Thanks again for helping

Maroloccio · March 25, 2021, 1:54pm

It is likely that the problem lies in other items of that list that do not have the attribute.

These two you pasted seem fine (see attachment).

Check whether all elements (i.e. <li> tags) of the list have the data-srcset="..." attribute.

GMD · March 25, 2021, 5:53pm

Marco, THANK YOU. I have learned something here. It doesn’t necessarily do the operations up till it finds an error it just errors. There was one element that didn’t have the data-srcset attribute. Because I’m not adept yet enough to do the code to handle errors, I just put a line of code in to remove item from the list and then inserted another one with corrected data in the spot. Now I will inspect the other 2 pages and find which element is causing those to error out.

Thanks again

Maroloccio · March 25, 2021, 6:28pm

Pleasure to help. Do consider the suggestion you got from another user of
wrapping your metadata extraction logic in a try/except block so that you may
process the items you can and disregard those you can’t without halting.

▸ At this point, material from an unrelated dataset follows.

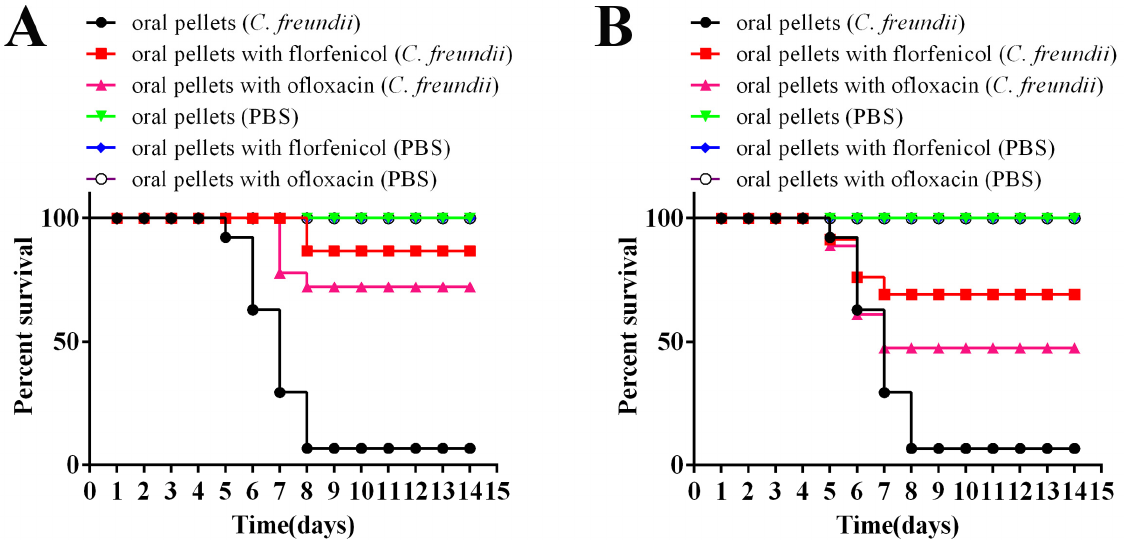
Figure 7. RPS of florfenicol and ofloxacin treatment at different time points after the challenge intramuscular with 100-fold LD 50 C. freundii strain GDZQ201912 for 14 days. ( A ) RPS of prawns treated with antibiotic pellets at the same time with C. freundii challenge. ( B ) RPS of prawns treated with antibiotic pellets after death occurred post C. freundii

You could also log information about items you could not process to study them
or process them with another strategy later. Useful topics: “Python logging”,
“difference between stdout and stderr”.

GMD · March 25, 2021, 8:08pm

Yes, that definitely is on my agenda. This was my first attempt at getting some baseball data for my personal projects. I plan on doing some more reading and expanding my programs. It is all a learning process.

Thanks again to you and to Erlend!

erlendaasland · March 25, 2021, 8:11pm

Glad to help!